On 1 April 2013 the European Citizens Initiative (ECI) will have been in use for one year. For civil society organisations the date is not a reason to celebrate.

Democracy International, the Initiative and Referendum Institute (IRI Europe), the European Citizen Action Service (ECAS) and several other groups throughout Europe had transformed an early input by the citizens' network “eurotopia” in 1991 into a broad campaign that started at the beginning of the new millennium. The civil society organisations worked hard for the European Citizens’ Initiative to be included in in the Constitutional Treaty in 2003 and later the Lisbon Treaty in 2009. The ECI came into practice on 1 April 2012, when the European Commission opened the official registry at http://ec.europa.eu/citizens-initiative. The ECI requires one million signatures from at least seven EU Member States in order to be submitted to the European Commission, from which the signatures must be distributed proportionately according to size of population of these EU Member States.

“There are still far too many people in the EU who do not know that they can influence European politics with the European Citizens' Initiative. Also, there are far too few ECIs which can actually manage to collect the required amount of one million signatures in order to be acknowledged by the European Commission as a piece of law citizens want to see realised in the EU. Overall, 14 ECIs are now open to signature collection, yet only one ECI, the initiative “Water is a human right”, has successfully gathered the necessary number of one million. And even this ECI has not reached the necessary country-specific quota. That is why we are disappointed”, states Bruno Kaufmann, of IRI Europe, on behalf of the civil society organisations who lobbied for the integration of the ECI into the EU Treaties.

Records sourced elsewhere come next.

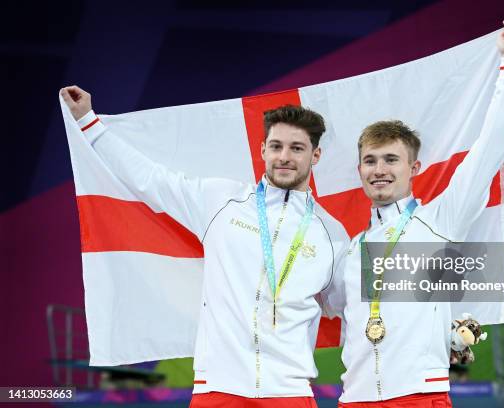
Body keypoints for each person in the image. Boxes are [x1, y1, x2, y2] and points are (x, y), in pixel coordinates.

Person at [60, 91, 349, 408]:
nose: (284, 157)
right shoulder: (221, 202)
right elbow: (150, 179)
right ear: (263, 149)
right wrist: (88, 122)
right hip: (218, 388)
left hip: (290, 393)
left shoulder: (331, 234)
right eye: (277, 146)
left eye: (297, 148)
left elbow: (347, 307)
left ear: (316, 155)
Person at [332, 21, 504, 407]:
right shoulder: (351, 251)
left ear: (414, 168)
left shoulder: (440, 221)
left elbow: (488, 148)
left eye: (391, 159)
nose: (379, 169)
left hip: (419, 396)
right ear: (359, 171)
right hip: (352, 398)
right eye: (369, 161)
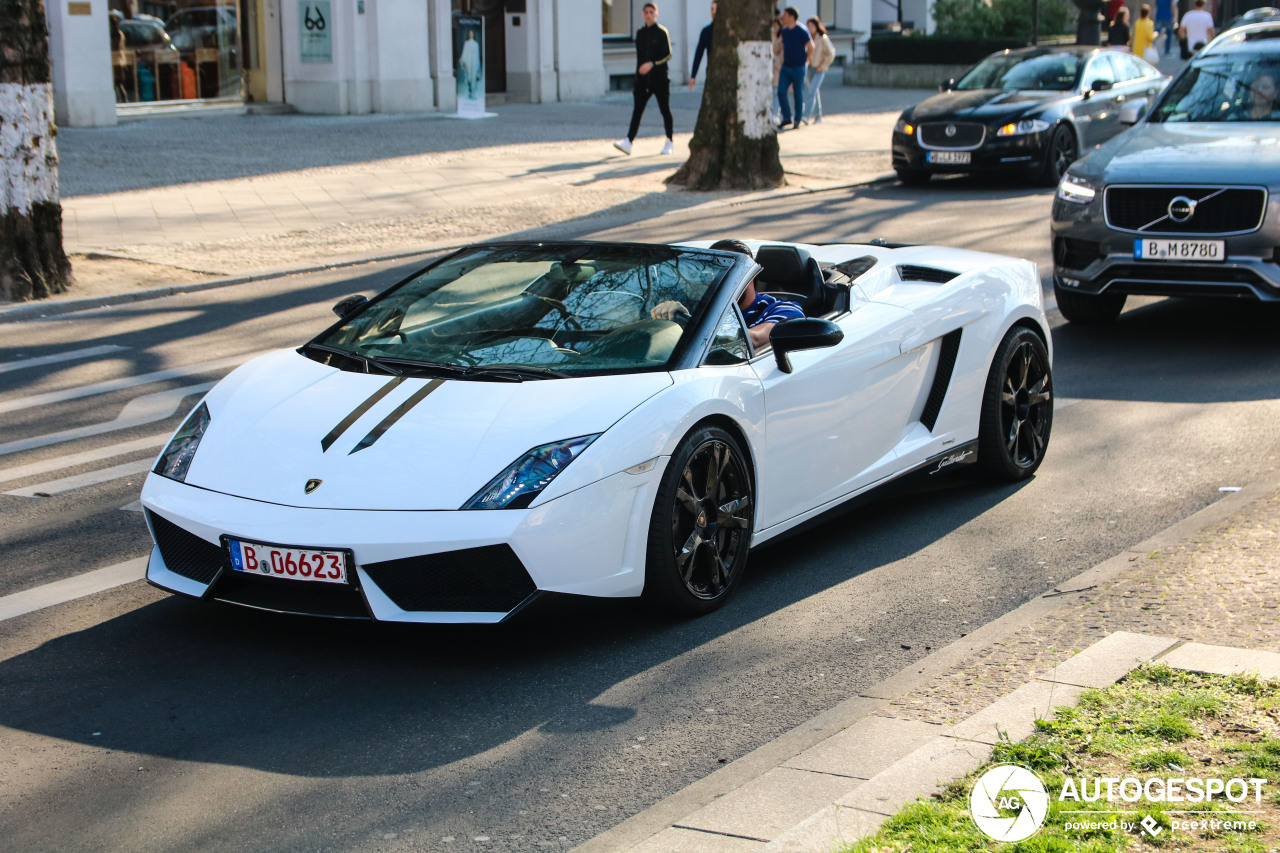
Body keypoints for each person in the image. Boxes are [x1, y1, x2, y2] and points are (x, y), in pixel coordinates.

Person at [650, 240, 804, 349]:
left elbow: (755, 339)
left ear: (748, 276)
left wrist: (692, 325)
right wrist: (667, 317)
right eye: (709, 273)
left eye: (725, 272)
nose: (714, 279)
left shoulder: (784, 310)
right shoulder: (697, 311)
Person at [614, 2, 675, 156]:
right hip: (643, 81)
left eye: (651, 12)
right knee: (637, 110)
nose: (649, 15)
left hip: (660, 79)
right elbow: (639, 58)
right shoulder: (640, 34)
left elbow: (668, 54)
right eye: (646, 12)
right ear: (643, 15)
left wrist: (652, 64)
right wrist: (638, 77)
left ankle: (669, 140)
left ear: (656, 14)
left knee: (664, 109)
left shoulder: (662, 32)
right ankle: (628, 141)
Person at [776, 6, 811, 129]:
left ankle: (797, 119)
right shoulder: (784, 30)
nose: (783, 17)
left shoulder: (802, 30)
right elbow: (778, 44)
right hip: (786, 66)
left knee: (798, 94)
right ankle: (786, 117)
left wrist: (807, 59)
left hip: (798, 67)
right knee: (781, 91)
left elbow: (811, 46)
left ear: (791, 16)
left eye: (785, 15)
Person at [803, 17, 835, 124]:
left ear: (816, 27)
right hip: (809, 68)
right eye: (808, 26)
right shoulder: (806, 38)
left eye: (812, 26)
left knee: (811, 91)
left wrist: (823, 66)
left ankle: (807, 115)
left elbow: (831, 53)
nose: (810, 28)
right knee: (814, 91)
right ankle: (818, 115)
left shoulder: (822, 38)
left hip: (819, 68)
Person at [689, 1, 715, 91]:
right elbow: (699, 54)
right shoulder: (706, 31)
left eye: (716, 9)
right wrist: (693, 75)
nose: (714, 12)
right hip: (711, 71)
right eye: (712, 9)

Democracy International, IRI Europe and ECAS have produced a briefing paper providing an assessment of the European Citizens’ Initiative in practice. It is available at http://www.democracy-international.org/eci.html

To make a real success of ECIs, there has to be more public awareness of this new right, a better resourced citizens’ infrastructure and further efforts in 2015, when the regulation can be revised to make it more simple and uniform. The European Commission should open a consultation process on the experience so far and proposals for the revision of the EU legislation on the European Citizens’ Initiative.

From the report and the discussion at an (vague) expert seminar on 19 March, this message can be translated in the ten recommendations attached to this press release. This list is not yet complete. Other stakeholders wanted to go further and make the ECI more binding to the point where ECIs would allow Treaty revision. The ten recommendations are our starting point to empower ECIs and thus citizens in Europe.